Wie viel Zugehörigkeit und Identifikation mit der Aufnahmegesellschaft bzw. ihrer Lebensweise, ihren Werten und ihrer Kultur ist für die Integration von Zuwanderern und Flüchtlingen unbedingt notwendig? 

Wie geht die Gesellschaft mit den Andersartigen um? Die Kärntner Mehrheitsbevölkerung, vertreten durch Politiker, ging über Jahrhunderte mit der slowenischen Bevölkerung schäbig um. Warum sollte diese Gesellschaft mit den heutigen Fremden anders umgehen? Sie hat es nie gelernt, hat es nie lernen müssen.

Was genau soll der Staat tun, um das Zugehörigkeitsgefühl von Migranten zu fördern? Und natürlich: Was müssen die Zuwanderer selbst tun?

Zuwanderer haben sich den wesentlichen Gegebenheiten des Gastlandes anzupassen, so wie sich auch zum Beispiel Urlaubende den örtlichen Gegebenheiten des Urlaubslandes anzupassen haben, und zwar vom ersten Tag an. Der Staat darf sich nicht erpressen lassen. Geistige Werte, die ja mit der Menschenwürde vereinbar sein sollten, geistige Werte also der Zuwanderer sind zu respektieren, auch wenn sie von den abendländischen abweichen. Doch die Zuwanderer haben sich an die Gesetze des Einreiselandes zu halten. Hass, Krieg, Diskriminierung, Unterdrückung und Ähnliches sind keine geistigen Werte, sondern Waffen. Aber wir haben schlechte Karten. Auch die ach so christlichen Europäer haben sich zum Beispiel in den Kolonien nicht den dortigen Völkern und ihren Gesetzen angepasst, sondern haben sie unterjocht, umgebracht, im Namen der Religion und aus ausbeuterischen, kriminellen Gründen. Die Missionare waren auch keine Ausnahmen. Die heutige Entwicklungshilfe in Form von Lebenshilfe hat viel zu spät eingesetzt. Zur Politik fällt mir noch ein: Sie sollte die Vielfalt als Bereicherung ansehen und dazulernen. Konflikte entstehen aus Dummheit, geistiger Faulheit, Uninformiertheit, Arroganz, Präpotenz. Alles an zahllosen Beispielen belegbar. All diese Eigenschaften wurden und werden uns anerzogen und von Staat und Kirche gefördert. So sind wir besser beherrschbar. Von Bildung kann heute nicht mehr gesprochen werden.
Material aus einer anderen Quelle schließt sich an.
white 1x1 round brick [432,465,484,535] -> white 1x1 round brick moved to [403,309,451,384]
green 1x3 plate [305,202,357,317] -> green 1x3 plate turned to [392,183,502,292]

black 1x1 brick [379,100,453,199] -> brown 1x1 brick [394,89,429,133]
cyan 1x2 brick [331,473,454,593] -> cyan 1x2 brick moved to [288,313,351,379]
Was sind Ihrer Meinung nach Gründe dafür, dass sich Menschen mit einem Land und seiner Kultur bzw. Lebensweise nicht identifizieren, obwohl sie seit Jahrzehnten in diesem Land leben?
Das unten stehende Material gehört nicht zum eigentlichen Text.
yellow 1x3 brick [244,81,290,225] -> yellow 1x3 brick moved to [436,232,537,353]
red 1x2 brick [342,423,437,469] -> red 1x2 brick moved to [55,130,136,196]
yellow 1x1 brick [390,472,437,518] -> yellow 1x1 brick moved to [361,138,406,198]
Das in der Kindheit Erlebte und in der Ausbildungszeit Vermittelte bzw. Nichtvermittelte ist entscheidend. Nicht nur die Zugewanderten sind in ihrem Panzer gefangen, auch die Einheimischen sind es. Dieser ist kaum aufzubrechen, man kann ihn nur aussitzen und auf die folgende Generation hoffen.

Und wie ist umgekehrt zu erklären, dass sich Menschen mit Ländern, Kulturen und Gepflogenheiten identifizieren, die tausende Kilometer entfernt sind?

Aus Verzweiflung, nehme ich an. Der Mensch will leben, muss essen und schlafen, sich kleiden. Vieles, wie Liebe, muss warten. Um dieses Minimum an Menschsein zu erreichen, ist er bereit, alles Bisherige aufzugeben und alles Unbekannte anzunehmen.

Florjan Lipuš ist einer der bekanntesten Schriftsteller Österreichs, der 2018 mit dem Großen Österreichischen Staatspreis ausgezeichnet wurde. Er arbeitete als Lehrer. Florjan Lipuš ist korrespondierendes Mitglied der Slowenischen Akademie der Wissenschaften und publiziert sowohl in slowenischer als auch deutscher Sprache. Zu seinen Werken gehören unter anderem die Romane „Der Zögling Tjaž“ („Zmote dijaka Tjaža“) und „Seelenruhig“ („Mirne duše“).